Racism in ‘Heart of Darkness’ [short version]


Heart of Darkness is often regarded as an anti-colonial text in the sense that Conrad points out the hypocrisy of the ideals of the European ‘civilising’ mission and casts doubt as to the validity of the ideals in the first place (Hawkins, 2006). Marlow even says at one point about a group of Africans rowing a boat off ‘their’ shore that they were want of no ‘excuse’ to be there, as opposed to himself and the other Europeans. Nonetheless, anti-colonialism does not necessarily equate to an absence of racism.

In evaluating how far Heart of Darkness supports Chinua Achebe’s view that Joseph Conrad was a ‘bloody/thoroughgoing racist’, this argument will outline attitudes towards race at the turn of the nineteenth century, examine the Marlow-Conrad distinction and Conrad’s linguistic treatment of Africa and its inhabitants, drawing on the work of Achebe, Hawkins, Wallace and others.

In Conrad’s time racism was essentially the norm,  “the word did not exist”. (Firchow, 2000, in Hawkins 2006). Negroes were believed to have weak or non-existent moral sentiments, exhibiting ‘the natural man in his completely wild and untamed state’ (Hegel, 1830:209). Social Darwinists like Wallace (1870) felt that Anglo-Saxons should exterminate the ‘lower’ races as it was inevitable and would in fact be the decent thing to do.

Marlow does acknowledge kinship with the Africans, ‘humanity—like yours.
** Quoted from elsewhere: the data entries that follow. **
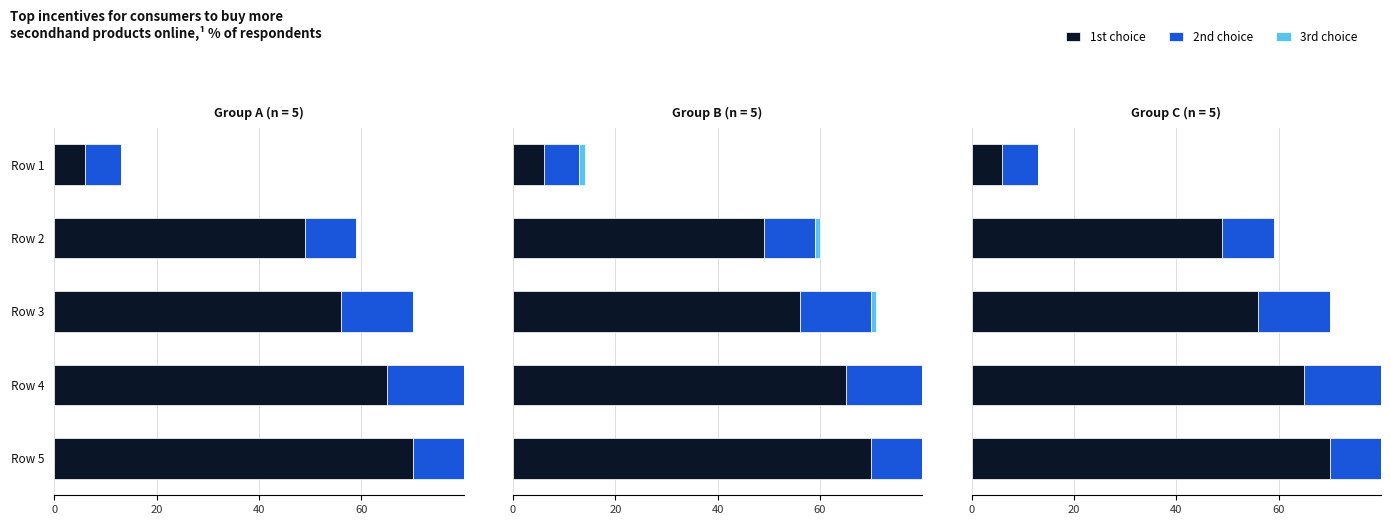

What is the value of the 1st choice bar at the 5th from the left?

70.0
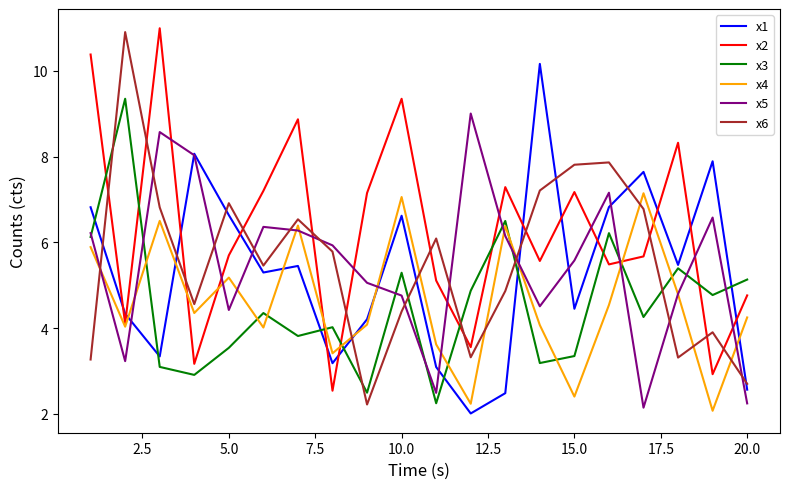

Which series has the largest total across all categories?

x2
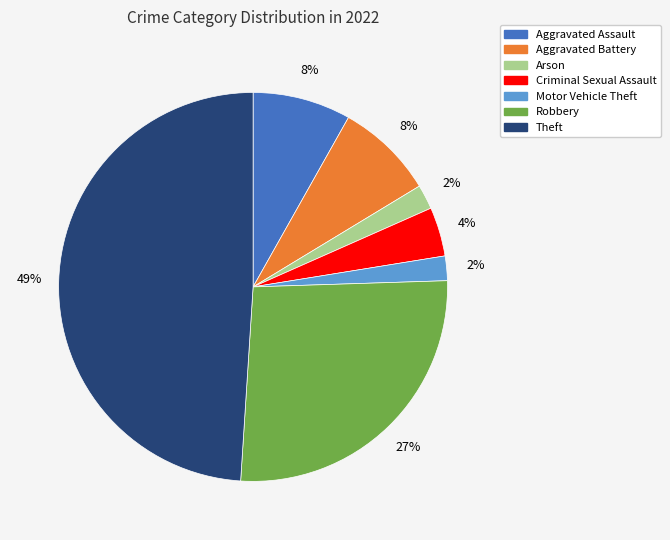

To the nearest percent, what is the average slice percentage?

14%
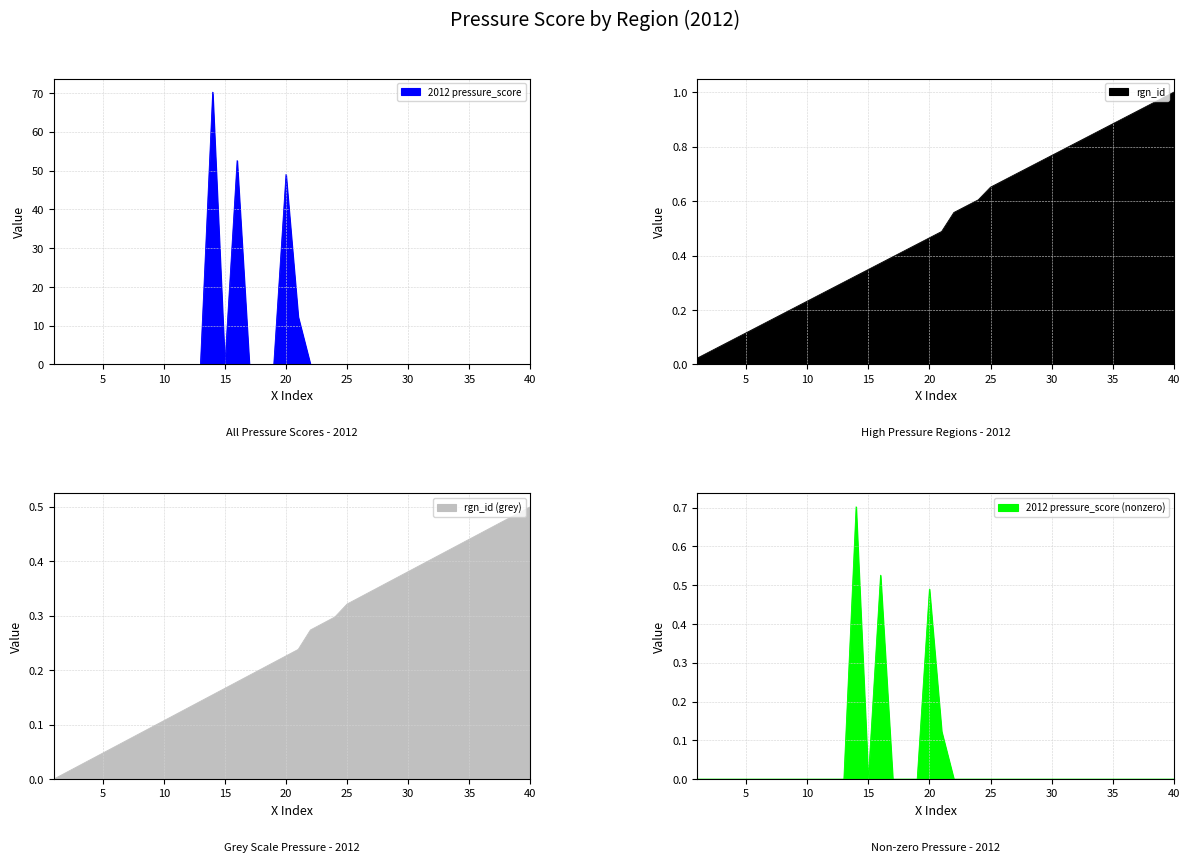

True or false: rgn_id has more than 1 interior local peaks.

False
Ugly… kinship … if you were man enough you would admit … there being a meaning in it which you … could comprehend.” The often misinterpreted point of this quote is that the ugliness in question is like that of the Europeans; a universal truth.

Hawkins goes on to suggest the pertinence of differentiating degrees and kinds of racism. Conrad  ‘certainly did not share the extreme racism of his time…annihilation of non-Europeans…’ (p.374) and overall the book offers views on many topics, including race, that are ‘…multiple, ambiguous, ambivalent, conflicting and perhaps even ultimately incoherent.’ (Hawkins 2006:336).

Nonetheless, Conrad still expressed race in the terms of the time —Darwin and Wallace’s Evolutionary Theory had become firmly entrenched by the time of his writing— and while sympathetic and empathetic in parts, he ultimately viewed the Negroes as ‘less’ than Caucasians and this makes him racist. Anti-colonial does not equal not racist; empathy does not equal equality. So in terms of the evidence within Heart of Darkness, Conrad would perhaps be better described as ignorantly racist as rather than actively racist.